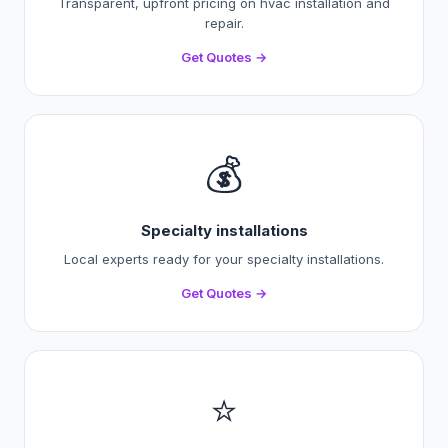
Transparent, upfront pricing on hvac installation and
repair.
Get Quotes →
💰
Specialty installations
Local experts ready for your specialty installations.
Get Quotes →
⭐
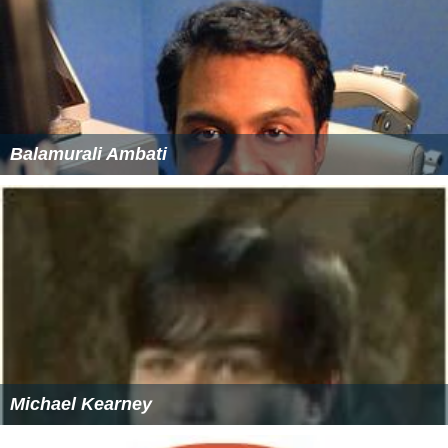
Balamurali Ambati
Michael Kearney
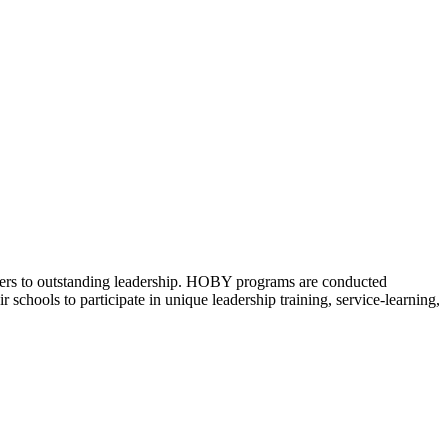
eers to outstanding leadership. HOBY programs are conducted
schools to participate in unique leadership training, service-learning,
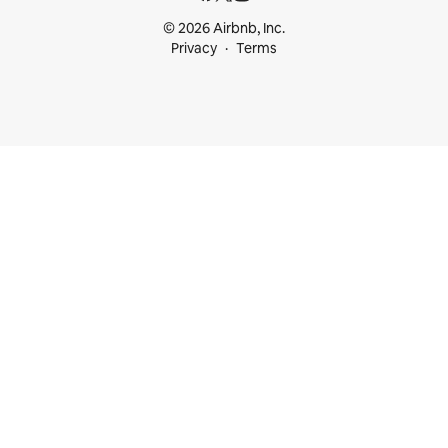
© 2026 Airbnb, Inc.
Privacy
Terms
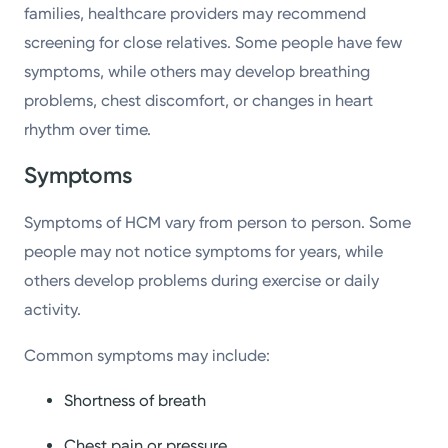
families, healthcare providers may recommend
screening for close relatives. Some people have few
symptoms, while others may develop breathing
problems, chest discomfort, or changes in heart
rhythm over time.
Symptoms
Symptoms of HCM vary from person to person. Some
people may not notice symptoms for years, while
others develop problems during exercise or daily
activity.
Common symptoms may include:
Shortness of breath
Chest pain or pressure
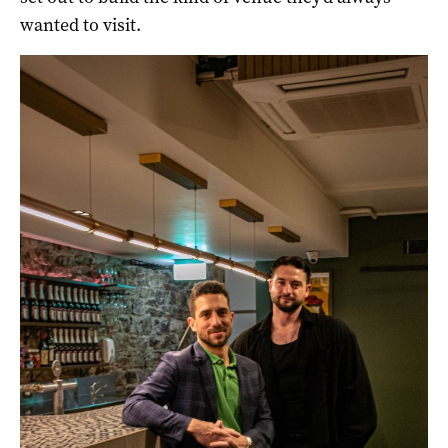
wanted to visit.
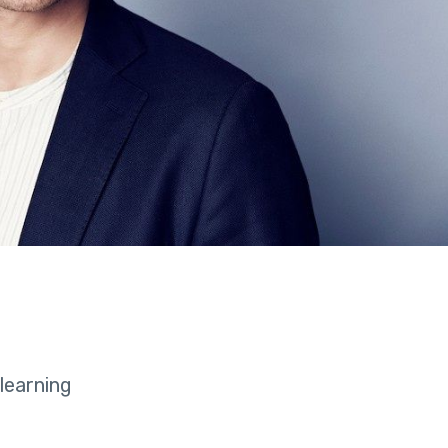
learning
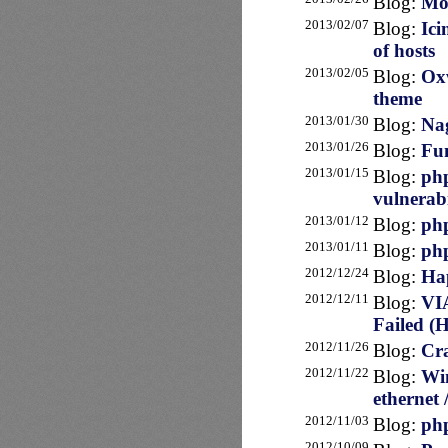
Blog:
Mo
2013/02/07
Blog:
Ici
of hosts
2013/02/05
Blog:
Oxw
theme
2013/01/30
Blog:
Nag
2013/01/26
Blog:
Fun
2013/01/15
Blog:
php
vulnerabi
2013/01/12
Blog:
php
2013/01/11
Blog:
php
2012/12/24
Blog:
Hap
2012/12/11
Blog:
VI
Failed (
2012/11/26
Blog:
Cra
2012/11/22
Blog:
Win
ethernet 
2012/11/03
Blog:
php
2012/10/09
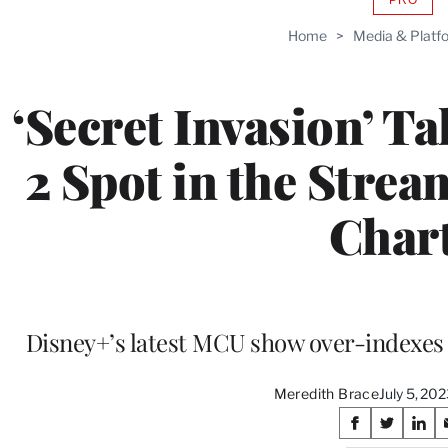
AVAIL
TO
Home
>
Media & Platf
WRAP
MEMB
‘Secret Invasion’ Ta
2 Spot in the Strea
Char
Disney+’s latest MCU show over-indexes 
Meredith Brace
July 5, 20
Share
S
S
S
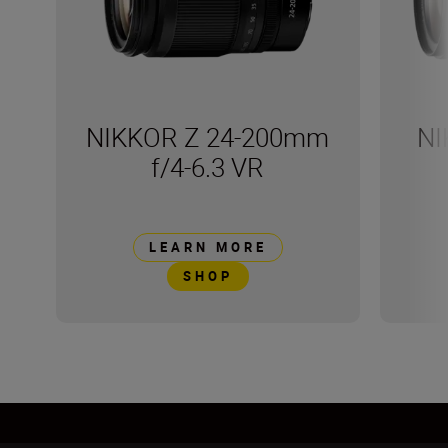
NIKKOR Z 24-200mm
NI
f/4-6.3 VR
LEARN MORE
SHOP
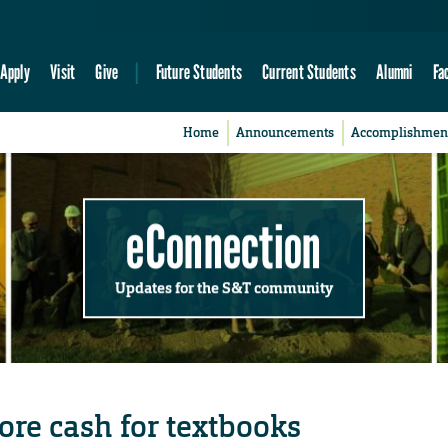
Apply
Visit
Give
Future Students
Current Students
Alumni
Fa
Home
Announcements
Accomplishmen
eConnection
Updates for the S&T community
ore cash for textbooks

--

● **What this task involves**:
The answer should consist of every line above, exact and free of images.

● **Task solution**:
Transparent, upfront pricing on hvac installation and
repair.
Get Quotes →
💰
Specialty installations
Local experts ready for your specialty installations.
Get Quotes →
⭐
Balamurali Ambati
Michael Kearney
eers to outstanding leadership. HOBY programs are conducted
schools to participate in unique leadership training, service-learning,
© 2026 Airbnb, Inc.
Privacy
Terms
families, healthcare providers may recommend
screening for close relatives. Some people have few
symptoms, while others may develop breathing
problems, chest discomfort, or changes in heart
rhythm over time.
Symptoms
Symptoms of HCM vary from person to person. Some
people may not notice symptoms for years, while
others develop problems during exercise or daily
activity.
Common symptoms may include:
Shortness of breath
Chest pain or pressure
wanted to visit.
learning
Blog:
Mo
2013/02/07
Blog:
Ici
of hosts
2013/02/05
Blog:
Oxw
theme
2013/01/30
Blog:
Nag
2013/01/26
Blog:
Fun
2013/01/15
Blog:
php
vulnerabi
2013/01/12
Blog:
php
2013/01/11
Blog:
php
2012/12/24
Blog:
Hap
2012/12/11
Blog:
VI
Failed (
2012/11/26
Blog:
Cra
2012/11/22
Blog:
Win
ethernet 
2012/11/03
Blog:
php
2012/10/09
AVAIL
TO
Home
>
Media & Platf
WRAP
MEMB
‘Secret Invasion’ Ta
2 Spot in the Strea
Char
Disney+’s latest MCU show over-indexes 
Meredith Brace
July 5, 20
Share
S
S
S
NIKKOR Z 24-200mm
NI
f/4-6.3 VR
LEARN MORE
SHOP
Apply
Visit
Give
Future Students
Current Students
Alumni
Fa
Home
Announcements
Accomplishmen
eConnection
Updates for the S&T community
ore cash for textbooks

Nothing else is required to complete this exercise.